When Axelrod tried to defend that ad, Stephanopoulos twiced followed up:
DAVID AXELROD: I don't think anybody believes that Mr. Soptic's wife, that Governor Romney could be blamed for the death of Mr. Soptic's wife, and, frankly, I don't think the ad says that, either.
STEPHANOPOULOS: It suggests it, though, doesn't it, David?
[AXELROD CRITICIZES ROMNEY AD ATTACKING OBAMA ON WELFARE REFORM]
STEPHANOPOULOS: And I'll ask Tim Pawlenty about that, but does the President believe that this kind of ad is appropriate?
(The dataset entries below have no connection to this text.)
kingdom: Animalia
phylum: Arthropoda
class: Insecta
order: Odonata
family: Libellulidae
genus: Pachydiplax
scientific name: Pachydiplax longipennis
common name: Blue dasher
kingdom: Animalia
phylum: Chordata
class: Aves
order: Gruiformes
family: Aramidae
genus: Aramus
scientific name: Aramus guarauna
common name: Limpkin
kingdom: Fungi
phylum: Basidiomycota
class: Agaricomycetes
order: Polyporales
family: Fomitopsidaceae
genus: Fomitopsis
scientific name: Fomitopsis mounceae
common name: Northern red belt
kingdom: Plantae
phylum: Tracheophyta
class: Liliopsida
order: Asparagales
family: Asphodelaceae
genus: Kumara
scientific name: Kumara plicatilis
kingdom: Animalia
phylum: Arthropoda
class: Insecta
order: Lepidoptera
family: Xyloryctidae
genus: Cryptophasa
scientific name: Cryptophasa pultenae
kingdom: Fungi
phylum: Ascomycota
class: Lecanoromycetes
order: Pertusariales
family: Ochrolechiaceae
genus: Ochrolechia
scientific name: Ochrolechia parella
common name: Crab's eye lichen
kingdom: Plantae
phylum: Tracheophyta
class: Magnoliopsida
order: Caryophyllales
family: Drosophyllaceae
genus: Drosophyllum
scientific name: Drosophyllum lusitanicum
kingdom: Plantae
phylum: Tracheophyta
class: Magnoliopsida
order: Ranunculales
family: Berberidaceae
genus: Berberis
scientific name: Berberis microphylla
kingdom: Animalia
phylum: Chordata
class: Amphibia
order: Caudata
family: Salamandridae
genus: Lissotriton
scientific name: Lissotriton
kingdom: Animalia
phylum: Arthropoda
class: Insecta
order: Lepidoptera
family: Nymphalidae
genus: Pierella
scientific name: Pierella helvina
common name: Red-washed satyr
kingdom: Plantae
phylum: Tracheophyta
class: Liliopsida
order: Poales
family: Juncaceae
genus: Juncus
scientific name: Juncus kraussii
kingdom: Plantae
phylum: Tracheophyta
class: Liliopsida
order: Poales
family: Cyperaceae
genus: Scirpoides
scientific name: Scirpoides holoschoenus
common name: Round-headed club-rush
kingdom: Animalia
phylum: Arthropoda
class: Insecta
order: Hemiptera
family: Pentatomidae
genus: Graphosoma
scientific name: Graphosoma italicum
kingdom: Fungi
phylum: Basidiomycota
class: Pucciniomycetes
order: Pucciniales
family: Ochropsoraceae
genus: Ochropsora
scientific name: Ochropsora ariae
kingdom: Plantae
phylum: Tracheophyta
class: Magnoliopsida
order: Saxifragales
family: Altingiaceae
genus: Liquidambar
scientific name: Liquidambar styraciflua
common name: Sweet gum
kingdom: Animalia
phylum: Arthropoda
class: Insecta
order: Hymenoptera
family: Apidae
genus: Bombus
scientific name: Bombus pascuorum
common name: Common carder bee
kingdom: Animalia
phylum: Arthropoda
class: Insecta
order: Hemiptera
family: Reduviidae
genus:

(Video can be found here.)
On Meet the Press, Gregory raised the issue:
Those of us who cover these campaigns understand that, even though there's a big choice here, it's not as if some of the, you know, personal destruction back and forth is gonna go away. And we've seen a lot of that this week, and Governor Romney has taken particular aim at an ad that's being run by the President's own super PAC, run by a former press aide to the campaign and in the White House, and this was a campaign about Mitt Romney's tenure at Bain, even though the story that's highlighted in the super PAC ad happened after Mitt Romney left. Let me play you a portion of this and also show you how Mitt Romney's responding to it.
After playing a clip of the anti-Romney ad, followed by a soundbite of Mitt Romney criticizing it, Gregory continued:
Disrespecting the office of the presidency is the charge from Mitt Romney, about ads like that with the implication that somehow Bain and Mitt Romney was responsible for that woman's death. How do you respond to that?
After Axelrod tried to defend the ad, Gregory followed up:
You don't think that ad was a low blow? It doesn't cross a line?
(Video can be found here.)
Notably, while ABC had previously brought up the controversial anti-Romney ad earlier last week, NBC first mentioned the ad -- though only briefly -- on Friday's NBC Nightly News within a report filed by Chuck Todd.